Tirè al Scopetòn" è uno dei riti e delle usanze più antichi che gli ertani hanno conservato e che si ripetono ogni anno il mercoledì delle ceneri, per dare l’addio al Carnevale ed annunciare la Quaresima, periodo di digiuno, di penitenza e sacrificio. Ma nel mimare il lavoro del boscaiolo tirando l’aringa c’è anche l’esorcizzare la fatica e il magro vivere quotidiano; ripensando a quando in qualche casa, appesa alla catena c’era l’aringa e ti facevano la spia se insaporivi più di una volta il tuo boccone di polenta. Protagonisti sono i boscaioli, gli uomini avvolti nelle loro mantelle, calzano scarponi chiodati, in testa hanno cappellacci e al collo un fazzoletto e portano con sé gli attrezzi tipici del bosco: la barìl (barilotto per l’acqua), funi col stròth (chiodo con anello per il traino), al thapìn, (zappino), utili per il trascinamento de le tàie (dei tronchi), manére (scuri), la frétola (portantina in legno). Sul viso, alcuni portano ancora qualche segno del carnevale, baffi dipinti e occhialoni.

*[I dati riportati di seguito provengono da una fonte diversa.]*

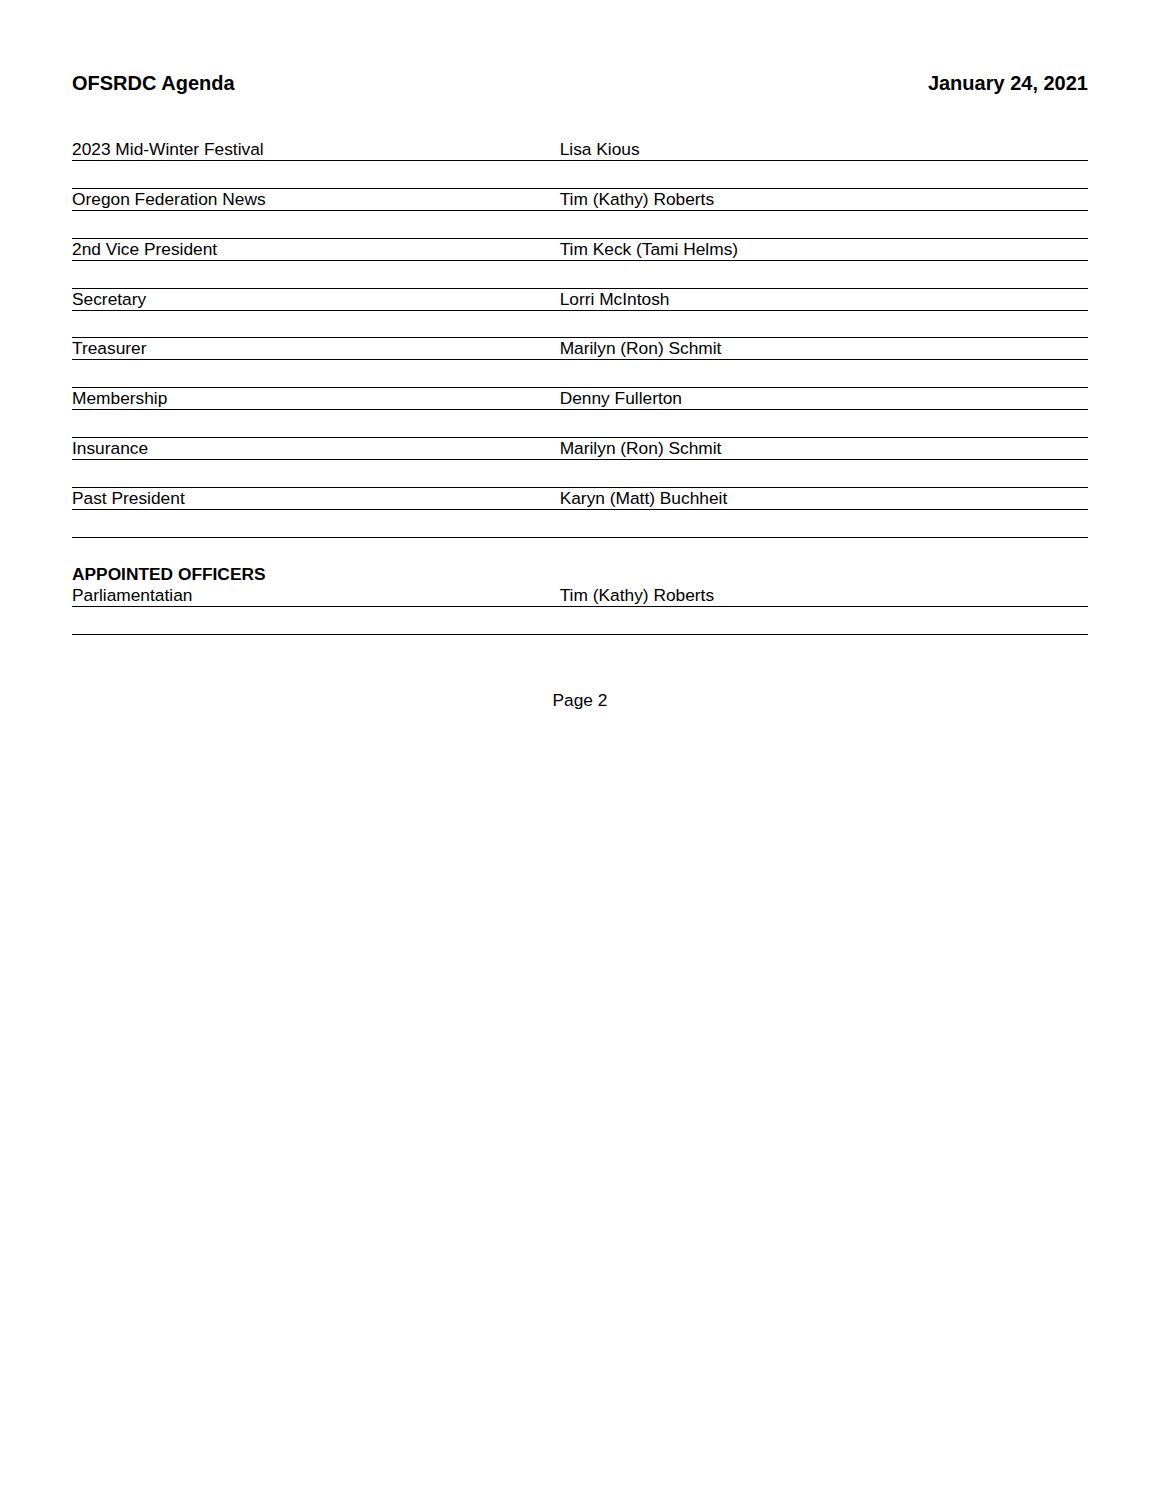OFSRDC Agenda January 24, 2021
| 2023 Mid-Winter Festival | Lisa Kious |
| Oregon Federation News | Tim (Kathy) Roberts |
| 2nd Vice President | Tim Keck (Tami Helms) |
| Secretary | Lorri McIntosh |
| Treasurer | Marilyn (Ron) Schmit |
| Membership | Denny Fullerton |
| Insurance | Marilyn (Ron) Schmit |
| Past President | Karyn (Matt) Buchheit |
| APPOINTED OFFICERS |
| Parliamentatian | Tim (Kathy) Roberts |
Page 2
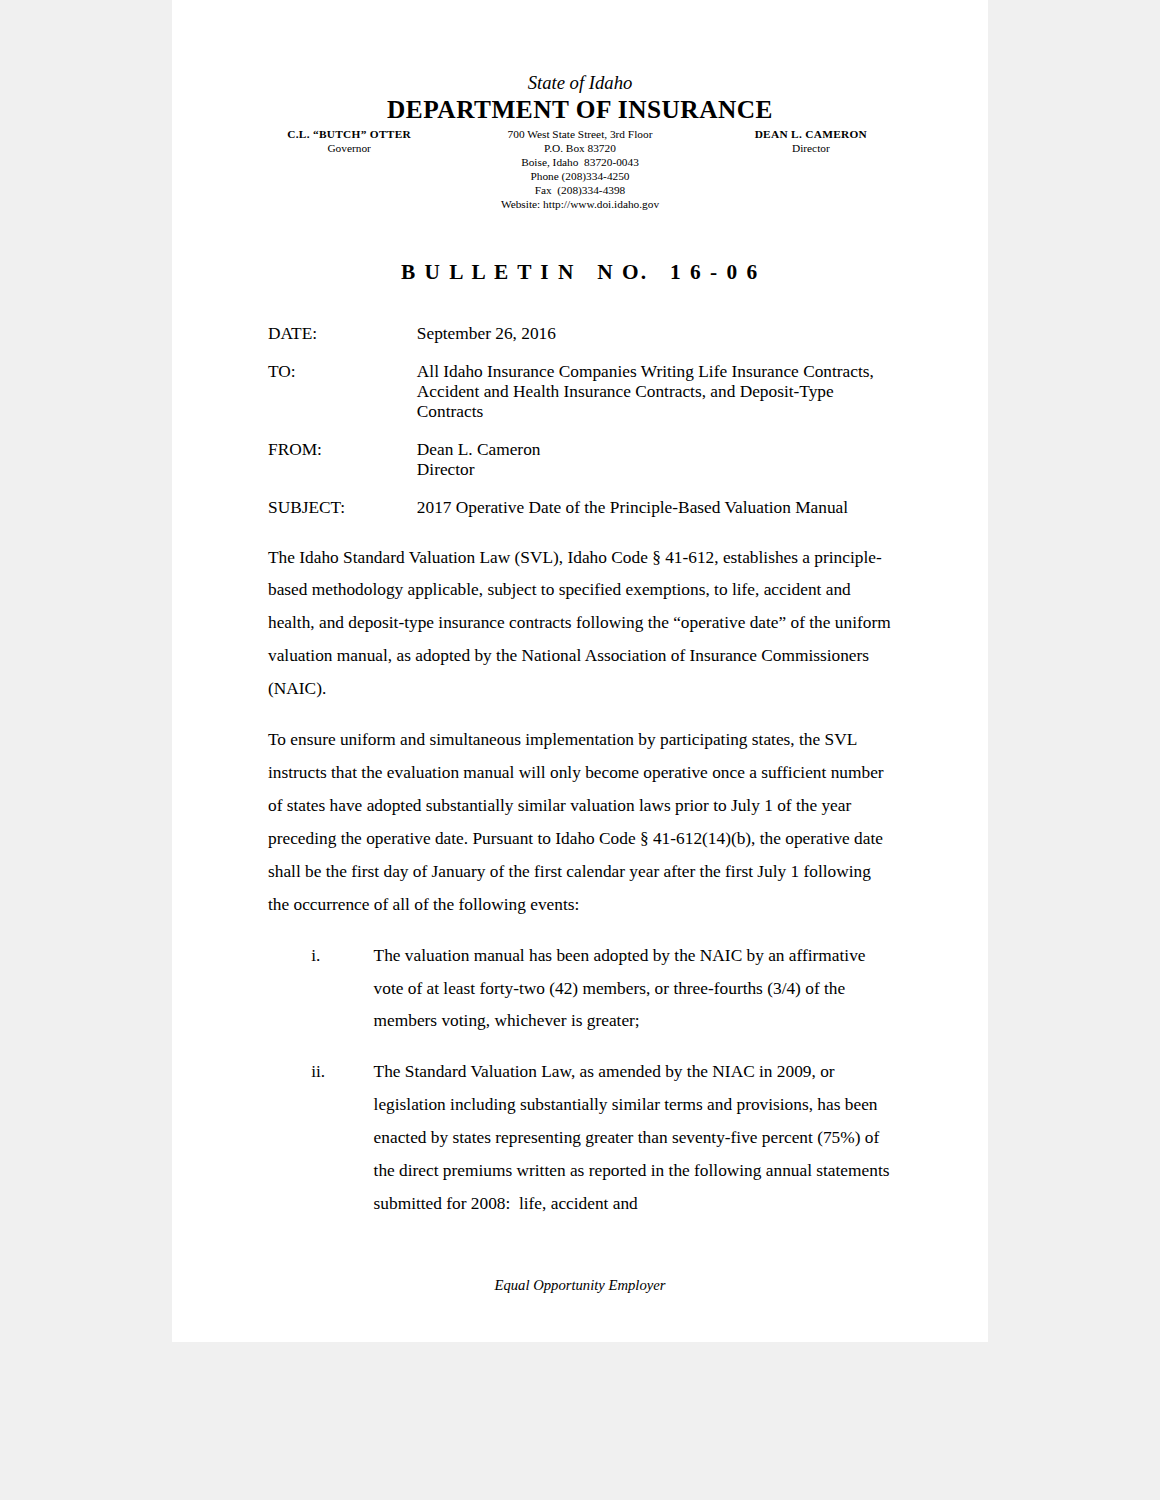State of Idaho
DEPARTMENT OF INSURANCE
C.L. “BUTCH” OTTER
Governor
700 West State Street, 3rd Floor
P.O. Box 83720
Boise, Idaho 83720-0043
Phone (208)334-4250
Fax (208)334-4398
Website: http://www.doi.idaho.gov
DEAN L. CAMERON
Director
B U L L E T I N N O. 1 6 - 0 6
| DATE: | September 26, 2016 |
| TO: | All Idaho Insurance Companies Writing Life Insurance Contracts, Accident and Health Insurance Contracts, and Deposit-Type Contracts |
| FROM: | Dean L. Cameron Director |
| SUBJECT: | 2017 Operative Date of the Principle-Based Valuation Manual |
The Idaho Standard Valuation Law (SVL), Idaho Code § 41-612, establishes a principle-based methodology applicable, subject to specified exemptions, to life, accident and health, and deposit-type insurance contracts following the “operative date” of the uniform valuation manual, as adopted by the National Association of Insurance Commissioners (NAIC).
To ensure uniform and simultaneous implementation by participating states, the SVL instructs that the evaluation manual will only become operative once a sufficient number of states have adopted substantially similar valuation laws prior to July 1 of the year preceding the operative date. Pursuant to Idaho Code § 41-612(14)(b), the operative date shall be the first day of January of the first calendar year after the first July 1 following the occurrence of all of the following events:
i. The valuation manual has been adopted by the NAIC by an affirmative vote of at least forty-two (42) members, or three-fourths (3/4) of the members voting, whichever is greater;
ii. The Standard Valuation Law, as amended by the NIAC in 2009, or legislation including substantially similar terms and provisions, has been enacted by states representing greater than seventy-five percent (75%) of the direct premiums written as reported in the following annual statements submitted for 2008: life, accident and
Equal Opportunity Employer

Dai focolari escono le catene che servivano ad appendere il paiolo per cuocere l’immancabile polenta, che insieme al formaggio, costituiva il cibo giornaliero, trascinarle per le vie polverose del paese, era occasione per lucidarle, togliendo, in parte, la nera fuliggine.
Sulla pala di un vecchio badile troneggia al scopetón l’aringa e intorno legate, il groviglio di corde e catene, le cui estremità sono tenute in mano dai boscaioli, formando un lungo traino. A volte c’è anche la presenza di una pecora, di un mulo o di una capra, che aiuta l’uomo nel trascinamento.
Quando tutto è pronto, il corteo si avvia per le strade del paese, imitando la fatica del duro lavoro del boscaiolo che trascina il tronco, sostituito dal scopetón.
Al grido del capo boscaiolo che chiama al colpo, tutti devono tirare con forza per fare avanzare il tronco, fingendo sforzi enormi. Ritornano in mente anche le vecchie melodie, cantate a squarciagola:
Viva le nine,
viva le viole
Viva chìle da Nèrt che le va a mole!
Ogni tanto c’è una sosta, perché dalle case escono gli abitanti per offrire cibo e vino ed alleviare in qualche modo gli stenti.
Il loro arrivo è annunciato dalle grida e dai canti, ma soprattutto dallo stridio del badile e delle catene, oggi sull’asfalto e ieri sui sassi, e voci e rumori riecheggiano tra i muri di pietra.